喜多川歌麿は江戸時代後期に活躍した美人画の大家として知られる日本の浮世絵師です。姓は北川、後に喜多川。幼名は市太郎、のちに勇助(または勇記)と改めました。名は信美。初めの号は豊章といい、歌麻呂、哥麿とも号しました。

狩野派の町絵師・烏山石燕に師事し役者絵や絵本を制作し、最初の作品は1775年(安永4年)北川豊章の落款で描いた中村座の富本節正本『四十八手恋所訳』(しじゅうはってこいのしょわけ)下巻の表紙絵であろうといわれています。錦絵においては1777年(安永6年)の「すしや娘おさと 芳沢いろは」でした。版元蔦屋重三郎のもとより出版した狂歌絵本『画本虫撰(えほんむしゑらみ)』(1788)や『汐干のつと』、『百千鳥狂歌合』(1790頃)で鳥や花、虫や魚貝類などを精緻に描き好評を博しました。

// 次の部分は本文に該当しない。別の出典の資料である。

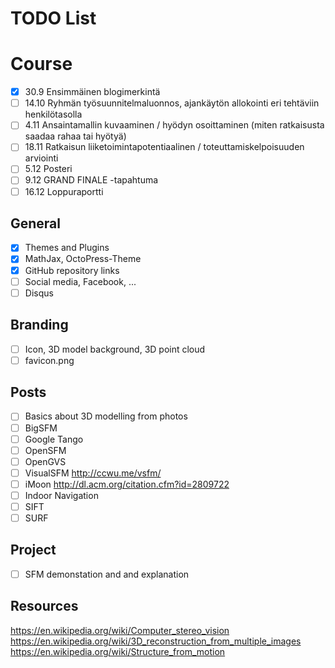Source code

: # TODO List
# Course
- [x] 30.9	Ensimmäinen blogimerkintä
- [ ] 14.10	Ryhmän työsuunnitelmaluonnos, ajankäytön allokointi eri tehtäviin henkilötasolla
- [ ] 4.11
Ansaintamallin kuvaaminen / hyödyn osoittaminen (miten ratkaisusta saadaa rahaa tai hyötyä)
- [ ] 18.11	Ratkaisun liiketoimintapotentiaalinen / toteuttamiskelpoisuuden arviointi
- [ ] 5.12	Posteri
- [ ] 9.12	GRAND FINALE -tapahtuma
- [ ] 16.12	Loppuraportti

## General
- [x] Themes and Plugins
- [x] MathJax, OctoPress-Theme
- [x] GitHub repository links
- [ ] Social media, Facebook, ...
- [ ] Disqus

## Branding
- [ ] Icon, 3D model background, 3D point cloud
- [ ] favicon.png

## Posts
- [ ] Basics about 3D modelling from photos
- [ ] BigSFM
- [ ] Google Tango
- [ ] OpenSFM
- [ ] OpenGVS
- [ ] VisualSFM http://ccwu.me/vsfm/
- [ ] iMoon http://dl.acm.org/citation.cfm?id=2809722
- [ ] Indoor Navigation
- [ ] SIFT
- [ ] SURF

## Project
- [ ] SFM demonstation and and explanation

## Resources
https://en.wikipedia.org/wiki/Computer_stereo_vision
https://en.wikipedia.org/wiki/3D_reconstruction_from_multiple_images
https://en.wikipedia.org/wiki/Structure_from_motion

1790年代(寛政前期)『ビードロを吹く娘』(1793年頃)を含む10枚の大判錦絵の揃物『婦人相学十躰(ふじんそうがくじゅったい)』や、実在した評判の美人娘を描いた『当時三美人』(1793年頃)など、画面に大きく半身像を描いた大首絵を(おおくびえ)を次々と発表しました。背景に雲母摺(きらずり)や空摺(からずり)といった技法を効果的に用い、髪の一本一本の毛流れや肌の質感、着物の小紋など細部にわたり繊細に表情豊かに描き出した歌麿の絵は庶民の絶大な人気を得ました。モデルとしたのは茶屋の看板娘から遊女まで幅広く、美人画は当時の庶民にとってブロマイドやポスターのようなものでした。また歌麿は髪形や着物の柄や組み合わせなど、女性の興味を満たすべく流行を研究しアイテムをいち早く絵に導入しました。浮世絵はいわばファッションメディアとしての役割を担うようなものでもありました。
一世を風靡した歌麿ですが1804年(文化元年)豊臣秀吉の醍醐の花見を題材にした『太閤五妻洛東遊観之図』を描いたことがきっかけで幕府に捕縛され手鎖50日の処分を受けました。この刑ののち歌麿は非常にやつれ、病になったと言われています。しかし裏腹に歌麿の人気は衰えず、回復する見込みがないと知ると これが最後と依頼が殺到したと言います。そして二年後の1806年(文化三年)歌麿はこの世を去りました。

1952年に銀座松坂屋で公開され後、所在不明となっていた大作『深川の雪』(1802-06年頃)が2012年に半世紀ぶりに発見され話題となりました。『深川の雪』は箱根、岡田美術館に収蔵されています。